Врач объяснила нам основные особенности болезни Анны и сказала слова ободрения, похожие на доброе напутствие. Ожидалось, что прогноз будет хорошим: Анна была зрелой личностью, не винила других людей в своих трудностях, и к тому же она сама осознавала, что больна, и сама обратилась в больницу за помощью. Большинство пациентов с такой болезнью проецируют все свои проблемы на окружающих, и в результате отношения с близкими рушатся: дети, которым поставили диагноз, и их родители иногда даже становятся врагами. Обвинение других может быть следствием психического расстройства, но у Анны это не наблюдалось: она сосредоточилась на том, что во всем, что с ней происходит, виновата она сама. Но из-за этого у нее была слишком низкая самооценка, что стало еще одной трудностью, хотя в ее проблемах отчасти могли быть виноваты и мы, ее родители.
Я всегда считала, что мне в жизни повезло: я родилась в хорошие времена, училась в хорошем университете, и мне нравилось то, чем я занимаюсь сейчас, поэтому я никогда не заставляла свою дочь, которой повезло меньше, достигать того же, чего достигла я. Однако у ее отца было иное мнение, поэтому он мог ругать Анну за недостаточные усилия. Впервые в жизни моя дочь пожаловалась на отца во время консультации с врачом после госпитализации. Она рассказала, что ощущала такой недостаток понимания с его стороны, какой ощущает человек со сломанной ногой, которому сказали встать и идти.
В отношении моей дочери врач сказала: «Ей нужно прожить свою жизнь, занимаясь культурной и художественной деятельностью».

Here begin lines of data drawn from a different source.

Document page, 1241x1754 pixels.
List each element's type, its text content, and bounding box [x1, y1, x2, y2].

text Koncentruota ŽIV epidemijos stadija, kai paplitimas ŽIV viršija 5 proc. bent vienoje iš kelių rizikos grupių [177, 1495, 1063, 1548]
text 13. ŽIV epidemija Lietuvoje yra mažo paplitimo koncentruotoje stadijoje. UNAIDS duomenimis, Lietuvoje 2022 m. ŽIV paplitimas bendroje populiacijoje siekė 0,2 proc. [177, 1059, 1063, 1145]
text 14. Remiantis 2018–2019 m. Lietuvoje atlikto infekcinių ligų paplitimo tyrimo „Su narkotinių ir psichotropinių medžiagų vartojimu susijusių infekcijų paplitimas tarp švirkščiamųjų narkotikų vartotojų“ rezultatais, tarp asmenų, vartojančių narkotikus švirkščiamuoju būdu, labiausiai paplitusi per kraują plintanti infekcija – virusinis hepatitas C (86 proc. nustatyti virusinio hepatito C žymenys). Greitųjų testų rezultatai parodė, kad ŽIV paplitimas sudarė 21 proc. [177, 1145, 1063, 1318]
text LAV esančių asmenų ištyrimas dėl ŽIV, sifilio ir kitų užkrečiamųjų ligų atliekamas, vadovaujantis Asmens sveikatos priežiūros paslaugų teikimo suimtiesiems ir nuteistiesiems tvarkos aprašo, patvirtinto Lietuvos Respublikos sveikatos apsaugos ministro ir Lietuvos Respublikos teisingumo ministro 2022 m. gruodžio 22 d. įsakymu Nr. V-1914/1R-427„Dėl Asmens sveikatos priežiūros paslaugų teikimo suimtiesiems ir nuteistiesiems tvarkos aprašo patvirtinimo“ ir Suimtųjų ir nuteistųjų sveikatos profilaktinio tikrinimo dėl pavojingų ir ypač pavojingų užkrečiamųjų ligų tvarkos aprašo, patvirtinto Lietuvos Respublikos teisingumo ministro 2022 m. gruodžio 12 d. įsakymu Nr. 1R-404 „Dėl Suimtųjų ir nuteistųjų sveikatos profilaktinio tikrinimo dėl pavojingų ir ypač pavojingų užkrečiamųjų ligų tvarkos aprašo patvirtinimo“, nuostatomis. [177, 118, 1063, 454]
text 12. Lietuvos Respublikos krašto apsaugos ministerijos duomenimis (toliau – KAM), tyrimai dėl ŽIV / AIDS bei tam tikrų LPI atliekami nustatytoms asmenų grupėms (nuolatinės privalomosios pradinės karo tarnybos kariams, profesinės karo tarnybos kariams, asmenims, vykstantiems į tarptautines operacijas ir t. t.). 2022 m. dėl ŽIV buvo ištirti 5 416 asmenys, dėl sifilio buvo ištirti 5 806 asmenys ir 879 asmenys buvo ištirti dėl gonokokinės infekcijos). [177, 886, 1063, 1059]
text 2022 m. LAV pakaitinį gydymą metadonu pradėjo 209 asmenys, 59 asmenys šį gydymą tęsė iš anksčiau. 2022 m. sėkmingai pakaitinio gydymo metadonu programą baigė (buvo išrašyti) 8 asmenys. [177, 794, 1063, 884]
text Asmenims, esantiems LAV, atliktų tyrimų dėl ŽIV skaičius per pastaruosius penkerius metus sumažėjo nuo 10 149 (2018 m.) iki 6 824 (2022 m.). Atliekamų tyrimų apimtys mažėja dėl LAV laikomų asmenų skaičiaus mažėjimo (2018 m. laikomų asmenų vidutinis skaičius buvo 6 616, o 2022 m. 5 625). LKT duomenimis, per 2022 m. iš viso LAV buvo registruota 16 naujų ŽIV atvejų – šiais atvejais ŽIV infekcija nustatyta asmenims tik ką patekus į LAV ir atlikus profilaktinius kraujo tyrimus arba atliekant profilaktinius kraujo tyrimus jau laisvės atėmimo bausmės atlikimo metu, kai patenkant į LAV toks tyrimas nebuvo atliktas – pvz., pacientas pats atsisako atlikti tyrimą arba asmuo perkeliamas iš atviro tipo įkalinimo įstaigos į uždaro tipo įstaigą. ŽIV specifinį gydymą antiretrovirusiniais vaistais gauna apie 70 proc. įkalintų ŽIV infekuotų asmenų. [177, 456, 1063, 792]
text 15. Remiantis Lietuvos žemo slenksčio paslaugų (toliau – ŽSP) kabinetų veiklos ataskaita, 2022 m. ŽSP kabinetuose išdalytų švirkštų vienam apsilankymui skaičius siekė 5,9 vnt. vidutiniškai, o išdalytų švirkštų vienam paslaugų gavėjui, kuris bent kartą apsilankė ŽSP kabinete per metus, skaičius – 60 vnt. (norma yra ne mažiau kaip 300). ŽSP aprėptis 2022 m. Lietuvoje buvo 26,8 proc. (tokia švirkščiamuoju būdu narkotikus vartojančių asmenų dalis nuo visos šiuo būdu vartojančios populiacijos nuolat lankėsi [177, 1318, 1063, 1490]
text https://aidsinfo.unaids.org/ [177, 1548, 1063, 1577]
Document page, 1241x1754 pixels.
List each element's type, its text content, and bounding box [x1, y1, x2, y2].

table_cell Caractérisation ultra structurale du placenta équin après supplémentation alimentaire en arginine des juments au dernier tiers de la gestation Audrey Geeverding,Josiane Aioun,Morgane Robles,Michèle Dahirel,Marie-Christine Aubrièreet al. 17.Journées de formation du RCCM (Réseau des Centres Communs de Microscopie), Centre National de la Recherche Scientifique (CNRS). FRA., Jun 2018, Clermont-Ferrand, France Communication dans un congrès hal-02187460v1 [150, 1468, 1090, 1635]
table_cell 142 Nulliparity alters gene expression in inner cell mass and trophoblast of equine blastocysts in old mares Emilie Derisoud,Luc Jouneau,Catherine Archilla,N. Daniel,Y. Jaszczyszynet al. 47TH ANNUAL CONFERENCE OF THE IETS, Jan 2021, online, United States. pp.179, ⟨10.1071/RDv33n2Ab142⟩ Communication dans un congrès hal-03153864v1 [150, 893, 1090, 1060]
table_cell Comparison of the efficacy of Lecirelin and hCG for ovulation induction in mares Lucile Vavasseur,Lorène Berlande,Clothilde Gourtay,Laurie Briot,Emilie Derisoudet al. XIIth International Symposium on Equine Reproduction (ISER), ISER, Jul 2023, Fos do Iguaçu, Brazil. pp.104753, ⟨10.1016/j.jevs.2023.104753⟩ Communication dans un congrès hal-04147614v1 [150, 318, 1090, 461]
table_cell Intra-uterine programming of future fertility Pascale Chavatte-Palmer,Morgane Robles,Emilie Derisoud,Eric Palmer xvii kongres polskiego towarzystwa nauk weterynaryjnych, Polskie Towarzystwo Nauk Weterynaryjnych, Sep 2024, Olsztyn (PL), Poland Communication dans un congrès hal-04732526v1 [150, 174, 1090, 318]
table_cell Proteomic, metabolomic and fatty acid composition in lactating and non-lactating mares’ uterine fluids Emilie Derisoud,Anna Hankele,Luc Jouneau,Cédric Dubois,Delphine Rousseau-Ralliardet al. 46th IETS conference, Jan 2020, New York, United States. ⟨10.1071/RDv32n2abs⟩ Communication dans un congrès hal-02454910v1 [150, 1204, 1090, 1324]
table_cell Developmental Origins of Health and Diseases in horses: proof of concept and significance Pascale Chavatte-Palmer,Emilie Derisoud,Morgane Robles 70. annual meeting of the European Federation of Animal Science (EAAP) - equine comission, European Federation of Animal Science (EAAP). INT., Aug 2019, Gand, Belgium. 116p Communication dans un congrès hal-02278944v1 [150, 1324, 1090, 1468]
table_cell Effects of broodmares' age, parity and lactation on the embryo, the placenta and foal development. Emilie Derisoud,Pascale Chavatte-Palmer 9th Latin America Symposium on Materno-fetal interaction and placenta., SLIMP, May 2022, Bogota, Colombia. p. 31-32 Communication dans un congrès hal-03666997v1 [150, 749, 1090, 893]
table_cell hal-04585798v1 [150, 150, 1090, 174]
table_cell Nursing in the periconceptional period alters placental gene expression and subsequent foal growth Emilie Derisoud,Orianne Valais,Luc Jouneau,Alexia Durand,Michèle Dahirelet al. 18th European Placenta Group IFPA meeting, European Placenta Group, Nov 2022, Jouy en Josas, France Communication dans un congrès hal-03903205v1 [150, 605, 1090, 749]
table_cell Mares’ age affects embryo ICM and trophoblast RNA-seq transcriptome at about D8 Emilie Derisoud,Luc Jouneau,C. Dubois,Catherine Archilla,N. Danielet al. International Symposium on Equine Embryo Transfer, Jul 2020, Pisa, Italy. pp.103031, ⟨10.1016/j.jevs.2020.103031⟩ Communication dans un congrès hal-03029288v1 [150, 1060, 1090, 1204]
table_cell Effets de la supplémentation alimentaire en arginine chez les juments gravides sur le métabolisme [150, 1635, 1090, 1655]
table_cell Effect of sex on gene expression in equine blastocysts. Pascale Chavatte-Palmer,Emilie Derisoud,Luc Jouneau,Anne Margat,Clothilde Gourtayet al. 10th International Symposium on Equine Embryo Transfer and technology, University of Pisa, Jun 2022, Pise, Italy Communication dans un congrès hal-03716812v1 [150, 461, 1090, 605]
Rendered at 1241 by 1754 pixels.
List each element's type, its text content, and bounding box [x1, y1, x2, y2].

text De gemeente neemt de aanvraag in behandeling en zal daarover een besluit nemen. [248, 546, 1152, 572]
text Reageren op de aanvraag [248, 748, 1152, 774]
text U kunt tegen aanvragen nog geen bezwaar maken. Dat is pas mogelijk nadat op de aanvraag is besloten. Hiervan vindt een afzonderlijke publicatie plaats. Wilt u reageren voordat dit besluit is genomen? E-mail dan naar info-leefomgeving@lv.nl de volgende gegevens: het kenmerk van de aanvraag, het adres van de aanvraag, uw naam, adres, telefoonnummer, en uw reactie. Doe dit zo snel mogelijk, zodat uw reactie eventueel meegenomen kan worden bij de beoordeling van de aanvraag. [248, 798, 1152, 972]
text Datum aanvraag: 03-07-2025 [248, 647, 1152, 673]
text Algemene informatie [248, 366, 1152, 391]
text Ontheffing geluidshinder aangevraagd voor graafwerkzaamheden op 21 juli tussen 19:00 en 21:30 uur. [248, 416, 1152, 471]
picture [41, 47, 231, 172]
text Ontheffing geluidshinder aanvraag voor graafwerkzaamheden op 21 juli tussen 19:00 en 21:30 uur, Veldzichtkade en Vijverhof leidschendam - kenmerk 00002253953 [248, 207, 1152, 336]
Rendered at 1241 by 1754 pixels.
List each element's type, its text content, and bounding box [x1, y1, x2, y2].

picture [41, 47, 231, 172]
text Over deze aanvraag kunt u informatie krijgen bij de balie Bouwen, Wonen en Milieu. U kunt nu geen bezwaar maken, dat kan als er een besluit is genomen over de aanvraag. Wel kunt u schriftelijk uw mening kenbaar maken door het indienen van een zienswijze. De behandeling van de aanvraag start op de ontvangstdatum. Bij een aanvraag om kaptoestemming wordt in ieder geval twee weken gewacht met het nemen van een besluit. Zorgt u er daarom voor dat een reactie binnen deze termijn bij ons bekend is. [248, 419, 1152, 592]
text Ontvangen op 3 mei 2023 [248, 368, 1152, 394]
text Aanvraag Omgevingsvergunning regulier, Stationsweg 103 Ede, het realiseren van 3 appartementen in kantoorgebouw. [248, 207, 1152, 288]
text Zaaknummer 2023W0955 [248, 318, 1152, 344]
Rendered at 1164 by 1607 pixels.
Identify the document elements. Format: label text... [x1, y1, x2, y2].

Это означало, что, если родители будут заставлять Анну жить так, как хотят они, девушка будет несчастлива. И я не могла не согласиться с этим: разве я не буду благодарна судьбе, если моя дочь, которая была на грани смерти, немного поживет счастливо? Но я переживала из-за другого: мне было известно, что учеба – это самое легкое. В моей памяти всплывали истории многих гениальных художников, которые принесли бесконечное счастье окружающим, но сами прожили мучительную и несчастливую жизнь.